Records contained in a dataset
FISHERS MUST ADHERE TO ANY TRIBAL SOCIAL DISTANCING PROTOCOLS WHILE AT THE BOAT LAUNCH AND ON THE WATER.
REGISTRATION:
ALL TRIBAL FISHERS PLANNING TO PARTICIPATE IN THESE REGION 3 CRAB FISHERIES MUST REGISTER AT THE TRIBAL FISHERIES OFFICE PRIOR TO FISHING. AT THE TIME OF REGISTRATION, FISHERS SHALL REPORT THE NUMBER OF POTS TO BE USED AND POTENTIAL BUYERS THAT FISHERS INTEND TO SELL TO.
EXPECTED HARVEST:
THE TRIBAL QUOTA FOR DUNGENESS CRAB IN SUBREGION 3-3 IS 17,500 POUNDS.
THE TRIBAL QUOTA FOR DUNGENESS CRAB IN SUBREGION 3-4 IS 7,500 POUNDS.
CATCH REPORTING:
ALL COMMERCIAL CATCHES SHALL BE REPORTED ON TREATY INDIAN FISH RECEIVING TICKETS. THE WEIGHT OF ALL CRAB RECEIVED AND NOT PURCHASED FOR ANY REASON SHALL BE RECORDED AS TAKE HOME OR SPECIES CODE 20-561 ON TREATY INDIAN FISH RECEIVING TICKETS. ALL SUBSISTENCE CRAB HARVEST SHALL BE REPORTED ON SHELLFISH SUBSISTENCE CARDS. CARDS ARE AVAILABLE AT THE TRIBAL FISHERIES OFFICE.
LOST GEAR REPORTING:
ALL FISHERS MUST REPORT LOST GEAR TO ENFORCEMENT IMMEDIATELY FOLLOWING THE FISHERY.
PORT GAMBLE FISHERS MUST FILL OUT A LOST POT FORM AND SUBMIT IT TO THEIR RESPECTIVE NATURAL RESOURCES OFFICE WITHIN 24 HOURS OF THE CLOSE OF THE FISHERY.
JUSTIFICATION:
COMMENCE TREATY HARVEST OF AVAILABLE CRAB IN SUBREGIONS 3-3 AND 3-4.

Brief: Going through the data above, state how many lines include the word "REGISTRATION"; only that number is needed.

Expected output: 2